Talking, expressing oneself and understanding others are significant milestones and skills in a young child’s life. But not all infants learn at the same pace and some children talk much sooner or later than others. As parents, the key is for us to create various opportunities for our children to develop language and reach that milestone. Here are a few tips to help with your child’s language development:
- The most important thing to enhance the learning process is to have a distraction free environment when trying to teach the child. Making sure to remove all distractors such as television, music and so on is key to the learning process.
- Another important issue to address is that of the pacifier or dummy. During the day, letting the infant put dummy in his / her mouth for no particular reason can in fact contribute to language delays. It is recommended to associate the dummy to quiet sleep time during naps or nighttime. Try to avoid keeping the dummy, specifically when the child is trying to learn how to label things in the environment.
- Be patient and give the child some time to react.

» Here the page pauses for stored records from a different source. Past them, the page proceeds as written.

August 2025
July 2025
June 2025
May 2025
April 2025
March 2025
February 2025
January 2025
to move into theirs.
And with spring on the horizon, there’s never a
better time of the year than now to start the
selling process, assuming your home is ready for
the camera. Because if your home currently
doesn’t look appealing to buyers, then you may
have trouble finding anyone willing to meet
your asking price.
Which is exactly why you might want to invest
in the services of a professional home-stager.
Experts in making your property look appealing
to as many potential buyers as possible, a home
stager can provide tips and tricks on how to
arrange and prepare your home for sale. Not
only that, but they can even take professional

The calmer the environment and tonality the easier it is for the child to concentrate.
- Label things in the environment surrounding your child.
- Comment on what you are doing.
- Use simple language (one word only) and repeat it often.

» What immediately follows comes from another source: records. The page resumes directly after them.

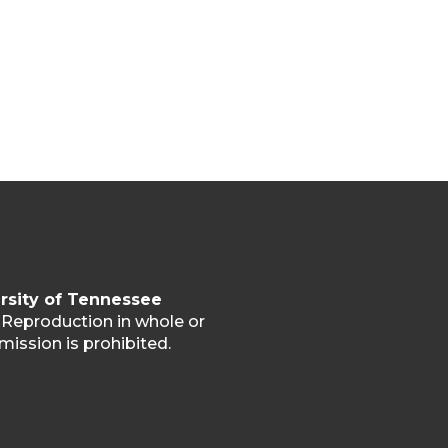
rsity of Tennessee
. Reproduction in whole or
mission is prohibited.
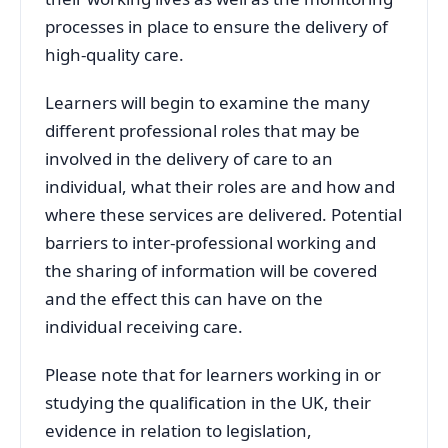
processes in place to ensure the delivery of
high-quality care.
Learners will begin to examine the many
different professional roles that may be
involved in the delivery of care to an
individual, what their roles are and how and
where these services are delivered. Potential
barriers to inter-professional working and
the sharing of information will be covered
and the effect this can have on the
individual receiving care.
Please note that for learners working in or
studying the qualification in the UK, their
evidence in relation to legislation,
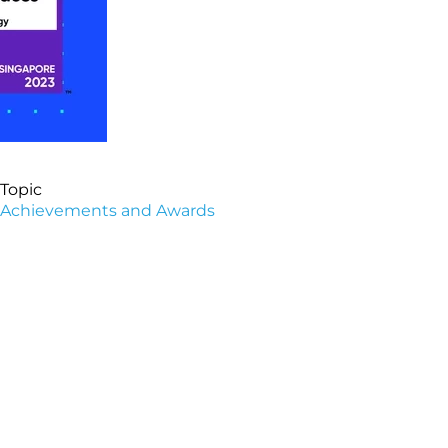
Topic
Achievements and Awards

- Focus on labeling simple one-word items in the environment of the child first (“milk”, “ball”, “car”) and avoid confusing the child with too many descriptive such as “red ball”… this will come at a later stage.
- Show your child the right way of pronouncing a word. For instance if the child is attempting to say milk but isn’t saying it in an intelligible way just yet, repeat the word a few times before giving your child the item.
You can also read: How positive language development impacts your toddler’s development
- Make it fun! Play, play and play some more when trying to teach a word. The higher the motivation for a specific item, the more the child will want to say it and ask for it.
- Always identify your child’s motivation before teaching. If the child is not motivated to play with cars, the likelihood of him / her saying the word car is much lower. Once you have identified the motivating factor, remove all other distractors and focus on that particular item. It can be an edible too! Don’t forget to label foods when you are feeding your child at a restaurant or at home.
- Encourage your child and reward all of the different attempts to produce sounds.
- If your child has started to babble one sound, go ahead and babble along while rewarding your child to show him / her that this is a great thing and that he / she should repeat it.
- The more the child is rewarded for his actions, the more likely he / she will reproduce it.
Some children may find talking harder than others and may need some extra help. If you are worried about your child’s language development, trust your instinct and seek help from a specialist in the field right away. First and foremost, rule out any medical explanations by contacting your pediatrician who will then direct you to a child psychologist or speech and language therapist that can assist you further. Remember than early interventions are key to making progress.